Aggregation
Aggregation transforms source data by grouping on fields and aggregating through conditional operators.
Once source entities are added to the canvas, the Aggregation package is brought onto the canvas by double-clicking or dragging the icon. When the square icon becomes a live controller on the canvas, double-click to reveal GROUP BY and AGGREGATE criteria for the operation.
GROUP BY gathers all discrete field values grouped by the field that has been indicated, then aggregated based on AGGREGATE functions such as AVG, COUNT, COUNT_STAR, MAX, MIN, SUM applied to that field.
When defining GROUP BY and AGGREGATE the field is first selected in the GROUP BY panel and then aggregated by function in the AGGREGATE panel. This control works similarly to a pivot chart where a user can summarize and analyze data by fields or groups of fields.
For this example, values grouped by the field: 'source_type' 0 target output 'source' (user-defined name) return values that will be GROUPED BY source (protocol) type.
The second part of the definition applies AGGREGATION functions to selected fields (that will be grouped by the field selected in the top GROUP BY panel).

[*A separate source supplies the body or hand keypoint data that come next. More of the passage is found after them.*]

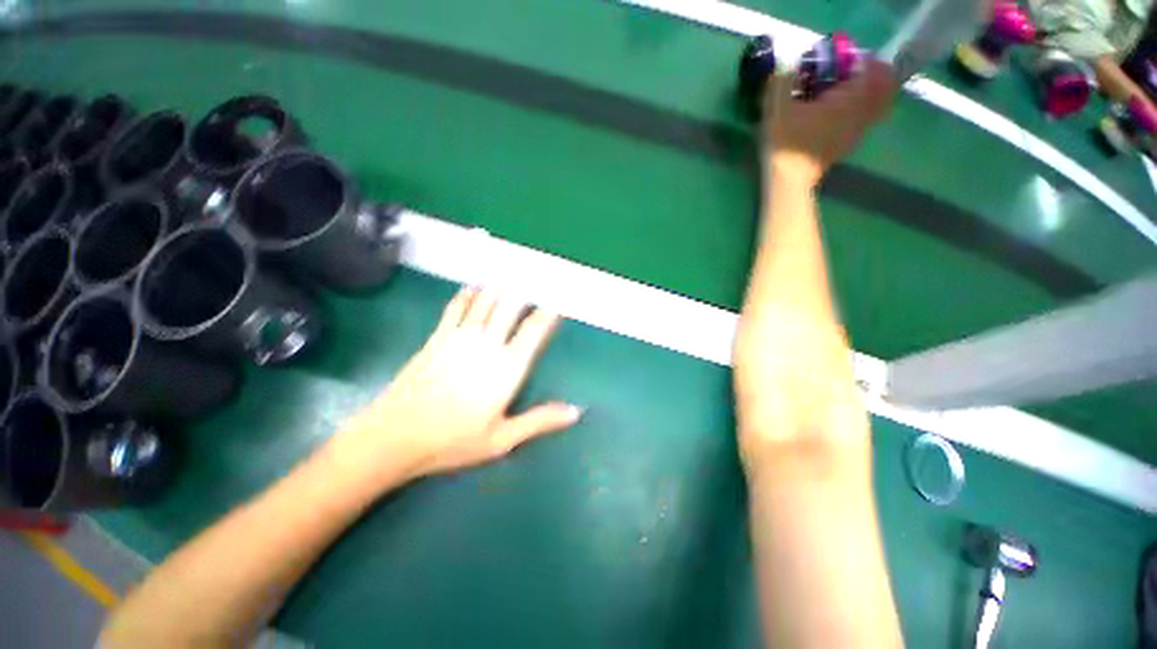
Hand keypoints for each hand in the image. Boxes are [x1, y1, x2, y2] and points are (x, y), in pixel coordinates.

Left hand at [328, 288, 581, 486]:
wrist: (394, 437)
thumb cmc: (452, 441)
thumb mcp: (503, 438)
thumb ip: (540, 420)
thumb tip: (576, 411)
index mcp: (507, 368)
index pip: (533, 331)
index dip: (547, 314)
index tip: (557, 302)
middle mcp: (487, 345)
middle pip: (509, 308)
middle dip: (524, 291)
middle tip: (535, 278)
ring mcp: (460, 338)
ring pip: (485, 302)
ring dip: (499, 287)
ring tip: (510, 274)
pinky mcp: (437, 338)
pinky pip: (456, 308)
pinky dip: (467, 294)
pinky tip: (472, 286)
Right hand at [763, 59, 896, 187]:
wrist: (789, 181)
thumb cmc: (785, 143)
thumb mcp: (776, 108)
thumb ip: (782, 82)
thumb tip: (787, 67)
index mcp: (849, 97)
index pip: (867, 67)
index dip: (856, 58)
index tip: (840, 58)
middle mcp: (861, 111)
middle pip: (884, 85)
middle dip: (873, 73)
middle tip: (852, 71)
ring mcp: (858, 130)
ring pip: (879, 104)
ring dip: (871, 92)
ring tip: (849, 90)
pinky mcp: (849, 145)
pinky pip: (867, 120)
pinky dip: (863, 110)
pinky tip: (843, 113)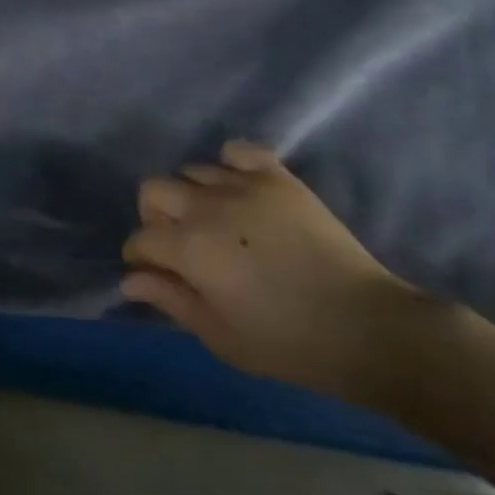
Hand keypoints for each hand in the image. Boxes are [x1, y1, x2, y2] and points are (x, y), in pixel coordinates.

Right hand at [122, 141, 425, 401]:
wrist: (365, 327)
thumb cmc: (287, 342)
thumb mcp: (220, 336)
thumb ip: (171, 300)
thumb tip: (129, 280)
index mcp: (188, 248)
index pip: (141, 238)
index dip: (140, 257)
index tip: (153, 272)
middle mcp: (206, 207)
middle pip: (153, 190)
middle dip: (155, 217)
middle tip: (180, 244)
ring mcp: (242, 185)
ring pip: (191, 171)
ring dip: (191, 195)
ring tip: (214, 220)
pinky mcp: (276, 177)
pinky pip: (238, 151)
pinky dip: (230, 164)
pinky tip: (239, 189)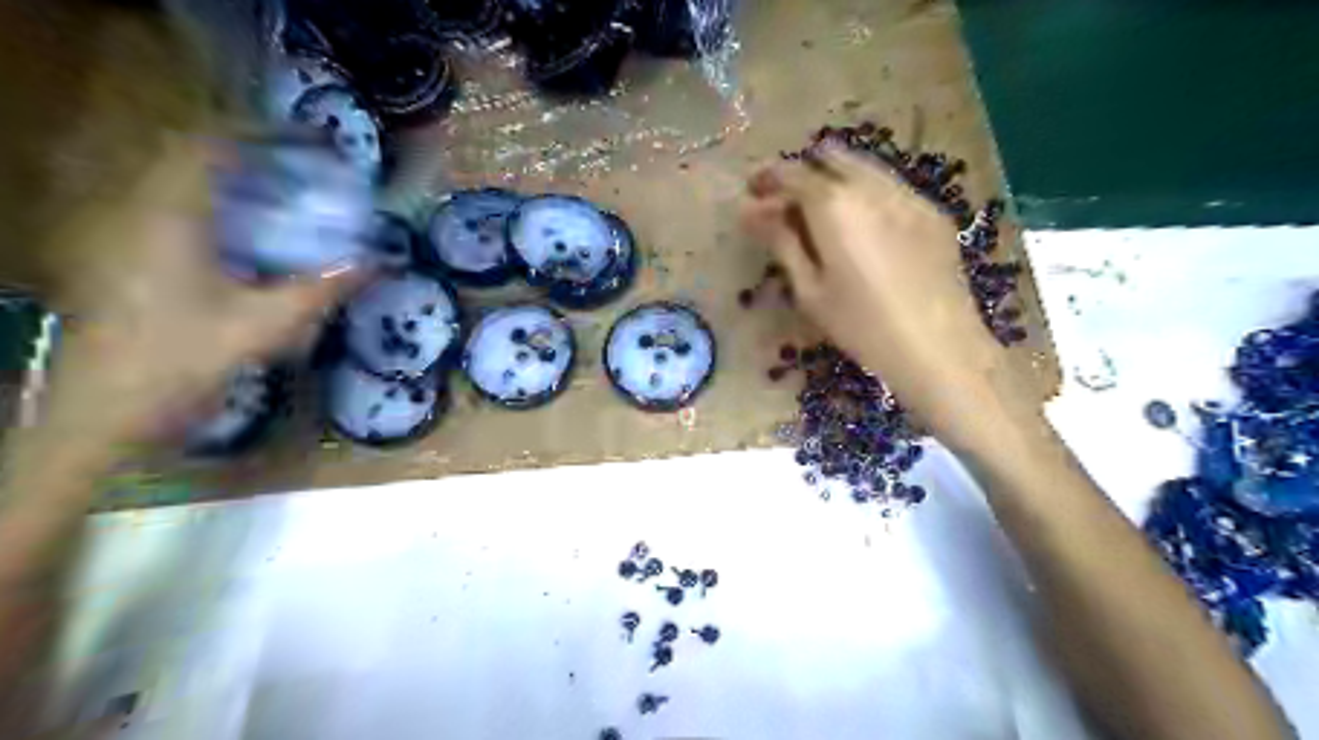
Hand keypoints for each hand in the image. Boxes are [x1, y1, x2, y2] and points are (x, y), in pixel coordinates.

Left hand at [44, 142, 357, 448]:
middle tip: (309, 174)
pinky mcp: (125, 258)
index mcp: (169, 217)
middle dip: (257, 159)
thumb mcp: (264, 325)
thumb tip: (378, 264)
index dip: (264, 136)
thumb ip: (322, 289)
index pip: (210, 146)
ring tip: (290, 201)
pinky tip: (254, 241)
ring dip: (239, 185)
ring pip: (184, 186)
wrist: (102, 412)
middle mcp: (139, 212)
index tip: (314, 146)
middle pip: (196, 160)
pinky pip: (176, 213)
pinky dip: (220, 212)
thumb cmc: (181, 361)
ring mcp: (125, 234)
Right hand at [741, 146, 1028, 444]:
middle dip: (802, 172)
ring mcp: (908, 195)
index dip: (766, 179)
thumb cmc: (861, 325)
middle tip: (785, 203)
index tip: (751, 193)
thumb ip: (781, 241)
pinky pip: (890, 187)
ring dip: (835, 179)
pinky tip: (862, 227)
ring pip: (864, 167)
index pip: (792, 173)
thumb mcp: (810, 289)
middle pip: (830, 157)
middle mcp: (872, 186)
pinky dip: (865, 193)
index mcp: (835, 204)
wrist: (939, 347)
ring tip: (820, 214)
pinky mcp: (932, 212)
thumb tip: (752, 211)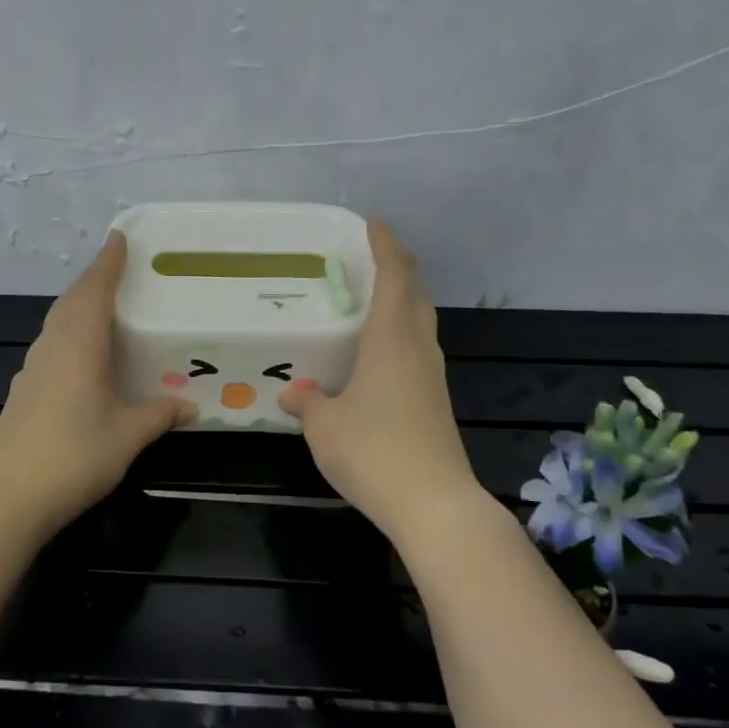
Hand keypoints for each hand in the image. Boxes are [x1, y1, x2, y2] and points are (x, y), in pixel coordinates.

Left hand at [0, 232, 193, 538]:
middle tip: (118, 266)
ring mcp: (32, 370)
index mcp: (78, 348)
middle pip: (71, 302)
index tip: (119, 237)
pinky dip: (68, 332)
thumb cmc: (75, 458)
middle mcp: (52, 349)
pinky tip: (80, 353)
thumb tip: (190, 406)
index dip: (107, 263)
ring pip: (57, 323)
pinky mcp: (23, 391)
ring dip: (78, 305)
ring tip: (103, 303)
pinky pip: (50, 345)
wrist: (9, 497)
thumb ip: (159, 415)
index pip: (93, 292)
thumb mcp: (127, 437)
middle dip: (93, 279)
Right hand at [279, 222, 480, 540]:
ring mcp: (432, 377)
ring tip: (370, 303)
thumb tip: (293, 393)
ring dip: (401, 304)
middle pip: (415, 295)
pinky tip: (377, 357)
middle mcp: (418, 349)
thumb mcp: (324, 425)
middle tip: (369, 261)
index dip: (386, 246)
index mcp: (391, 339)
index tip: (373, 224)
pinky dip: (400, 337)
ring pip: (420, 324)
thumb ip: (307, 402)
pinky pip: (417, 352)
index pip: (395, 276)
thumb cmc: (373, 451)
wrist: (433, 503)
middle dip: (397, 270)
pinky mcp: (435, 403)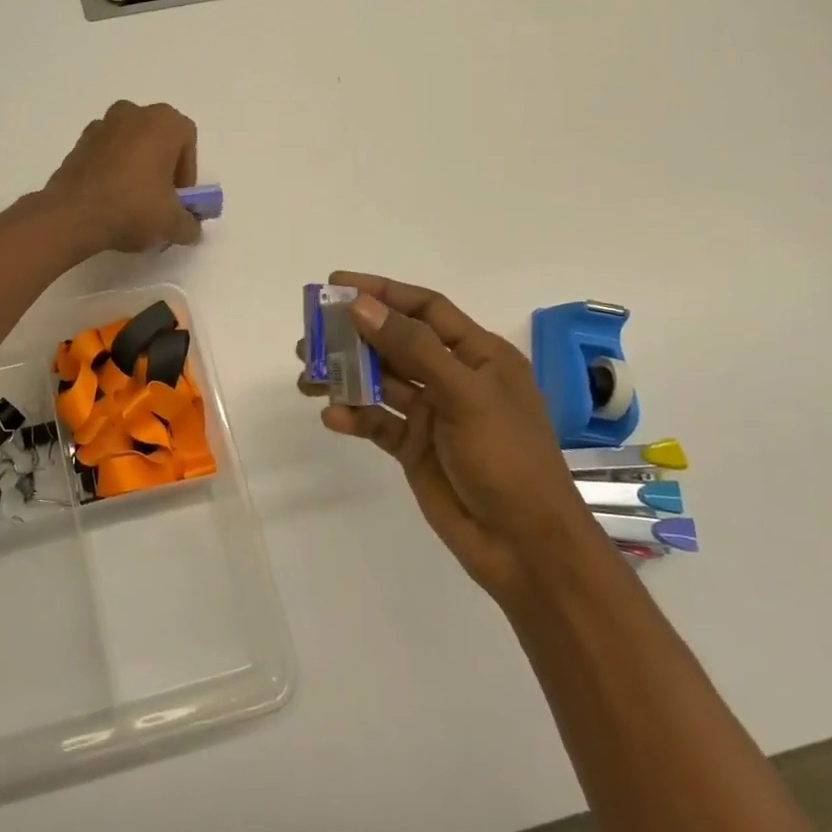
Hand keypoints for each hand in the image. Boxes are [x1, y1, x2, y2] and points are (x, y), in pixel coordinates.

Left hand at [42, 101, 202, 255]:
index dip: (187, 175)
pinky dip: (112, 171)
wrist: (72, 215)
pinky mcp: (78, 143)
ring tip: (132, 202)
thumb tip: (191, 229)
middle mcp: (133, 113)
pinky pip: (106, 154)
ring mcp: (101, 125)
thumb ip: (190, 224)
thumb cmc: (132, 208)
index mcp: (163, 122)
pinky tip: (109, 199)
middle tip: (159, 201)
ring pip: (130, 146)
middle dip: (161, 169)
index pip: (188, 144)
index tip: (178, 201)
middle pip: (158, 141)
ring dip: (136, 168)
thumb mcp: (172, 224)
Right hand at [301, 272, 595, 604]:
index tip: (337, 285)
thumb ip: (412, 347)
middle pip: (395, 343)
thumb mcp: (464, 394)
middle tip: (310, 335)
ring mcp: (432, 414)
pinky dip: (354, 417)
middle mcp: (453, 378)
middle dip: (353, 336)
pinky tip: (332, 417)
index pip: (425, 309)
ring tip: (307, 376)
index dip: (382, 292)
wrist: (524, 545)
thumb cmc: (507, 458)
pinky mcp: (414, 447)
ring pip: (380, 382)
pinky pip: (377, 422)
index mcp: (479, 356)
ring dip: (345, 376)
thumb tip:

AGGREGATE returns a single result from multiple input rows and supports the following functions:
Aggregation functions | Syntax | Description |
---|---|---|
AVG |
(LONG|DOUBLE|DECIMAL) |
Computes the average of numeric values. The AVG function ignores NULL values. |
COUNT |
(EXPRESSION) of any type |
Computes the number of elements EXCLUDING NULL values. |
COUNT_STAR |
(EXPRESSION) of any type |
Computes the number of elements INCLUDING NULL values. |
MAX |
(LONG|DOUBLE|DECIMAL) |
Computes the maximum of the numeric values or char arrays in a single-column. |
MIN |
(LONG|DOUBLE|DECIMAL) |
Computes the minimum of the numeric values in a single-column. |
SUM |
(LONG|DOUBLE|DECIMAL) |
Computes the sum of the numeric values in a single-column. |
For the following example, the AGGREGATE function will return Minimum ID MIN value and total COUNT of source IDs in the target fields 'nid_min' and 'nid_count' the results will be grouped by source type. [Ensure that target fields have different names by renaming them when applying different functions to distinguish the values and avoid duplicate field name errors.]
Save the dataflow, Validate the package, then Execute the data load into the target entity. In this example, sample data shows output (demo_agg_target) of the Aggregation operation, where values are grouped by 'source' type and AGGREGATE returns Minimum ID MIN value ('nid_min') and total COUNT of Source IDs ('nid_count') for the grouped source types.
CSV upload for Aggregation
Analysts may need to re-use defined groupings and aggregates for replicating transformations across different sources and entities. For these use cases, upload a pre-built CSV from your local machine to generate the desired aggregations. The following example illustrates an uploaded set of expressions where a source file (EMPLOYEES) is grouped by job title ('JOB_ID') in the GROUP BY panel and output fields are defined applying the following functions to understand salaries against job title ('JOB_ID' )with values: MIN ('MIN_SALARY'), MAX ('MAX_SALARY'), AVG ('AVG_SALARY') salaries, and COUNT of employees belonging to each JOB ID.
Select Aggregation Control pull it onto the canvas, attach it to the source and entity, and GROUP BY 'JOB_ID'.
Select the CSV file on your local machine for Upload. CSVs are created by listing Function (column A), Field (column B), and Target (COLUMN) exactly as they would be entered manually in the aggregate mappings fields.
The CSV populates the fields. If the application encounters mismatched fields or inaccuracies, errors will indicate which fields do not map correctly. Validate the mappings, select Apply.